After World War II ended in 1945, servicemen and women returned home to massive parades and victory celebrations. Today, there’s no shortage of thanks and praise for veterans who served in the Iraq and Afghanistan wars.

But the Vietnam-era veterans experienced none of this when they came home because theirs was a long and controversial war that generated protests, social turmoil, violence and bitter divisions on the homefront.

“It was so unpopular, you didn’t tell people you were in the service,” Moorhead said. “You didn’t tell people you were over there because you were ridiculed, spit on, called baby-killers.”

“A lot of them were spit on at airports and cursed (at),” Parkhurst said. “Guys were coming home afraid to wear their uniforms. A lot of them still won’t talk about the war today.”

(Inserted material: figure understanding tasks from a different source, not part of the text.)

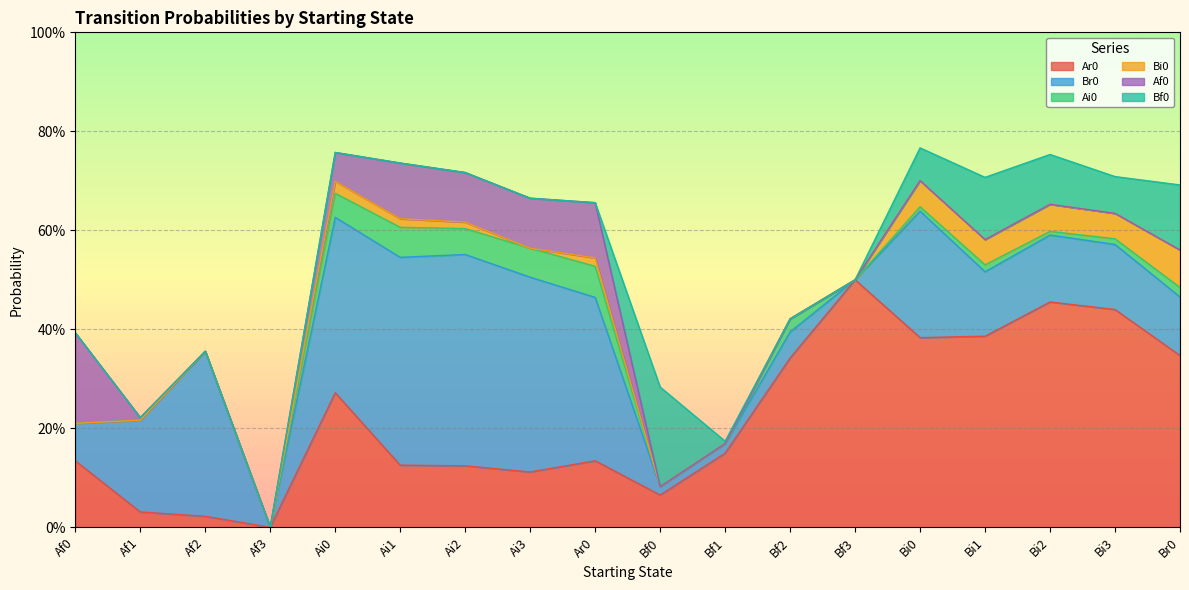

Reading right to left, what are all the values shown in this chart?

Ar0: Br0=0.3	Bi3=0.4	Bi2=0.5	Bi1=0.4	Bi0=0.4	Bf3=0.5	Bf2=0.3	Bf1=0.1	Bf0=0.1	Ar0=0.1	Ai3=0.1	Ai2=0.1	Ai1=0.1	Ai0=0.3	Af3=0.0	Af2=0.0	Af1=0.0	Af0=0.1
Br0: Br0=0.1	Bi3=0.1	Bi2=0.1	Bi1=0.1	Bi0=0.3	Bf3=0.0	Bf2=0.1	Bf1=0.0	Bf0=0.0	Ar0=0.3	Ai3=0.4	Ai2=0.4	Ai1=0.4	Ai0=0.4	Af3=0.0	Af2=0.3	Af1=0.2	Af0=0.1
Ai0: Br0=0.0	Bi3=0.0	Bi2=0.0	Bi1=0.0	Bi0=0.0	Bf3=0.0	Bf2=0.0	Bf1=0.0	Bf0=0.0	Ar0=0.1	Ai3=0.1	Ai2=0.1	Ai1=0.1	Ai0=0.0	Af3=0.0	Af2=0.0	Af1=0.0	Af0=0.0
Bi0: Br0=0.1	Bi3=0.1	Bi2=0.1	Bi1=0.1	Bi0=0.1	Bf3=0.0	Bf2=0.0	Bf1=0.0	Bf0=0.0	Ar0=0.0	Ai3=0.0	Ai2=0.0	Ai1=0.0	Ai0=0.0	Af3=0.0	Af2=0.0	Af1=0.0	Af0=0.0
Af0: Br0=0.0	Bi3=0.0	Bi2=0.0	Bi1=0.0	Bi0=0.0	Bf3=0.0	Bf2=0.0	Bf1=0.0	Bf0=0.0	Ar0=0.1	Ai3=0.1	Ai2=0.1	Ai1=0.1	Ai0=0.1	Af3=0.0	Af2=0.0	Af1=0.0	Af0=0.2
Bf0: Br0=0.1	Bi3=0.1	Bi2=0.1	Bi1=0.1	Bi0=0.1	Bf3=0.0	Bf2=0.0	Bf1=0.0	Bf0=0.2	Ar0=0.0	Ai3=0.0	Ai2=0.0	Ai1=0.0	Ai0=0.0	Af3=0.0	Af2=0.0	Af1=0.0	Af0=0.0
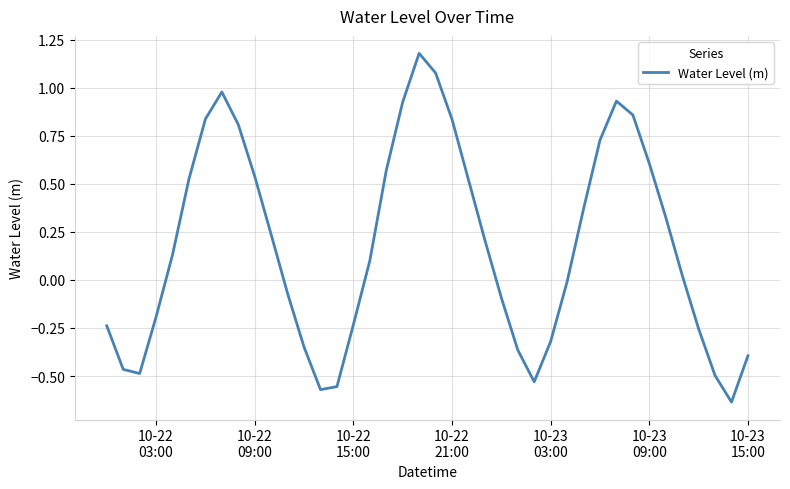

How many positive values are there?

22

Moorhead believes people need to remember that “at the time,” the U.S. was doing what it “thought was the right thing” by fighting the communist forces of the Viet Cong and the North Vietnamese Army.

“In hindsight, maybe it wasn’t, but you can’t change history,” he said.

Parkhurst said it’s important for Vietnam-era veterans to remember the past is the past and “that struggle (over the war) doesn’t exist today.”

“We’re a community,” he said. “We help one another. We all work together.”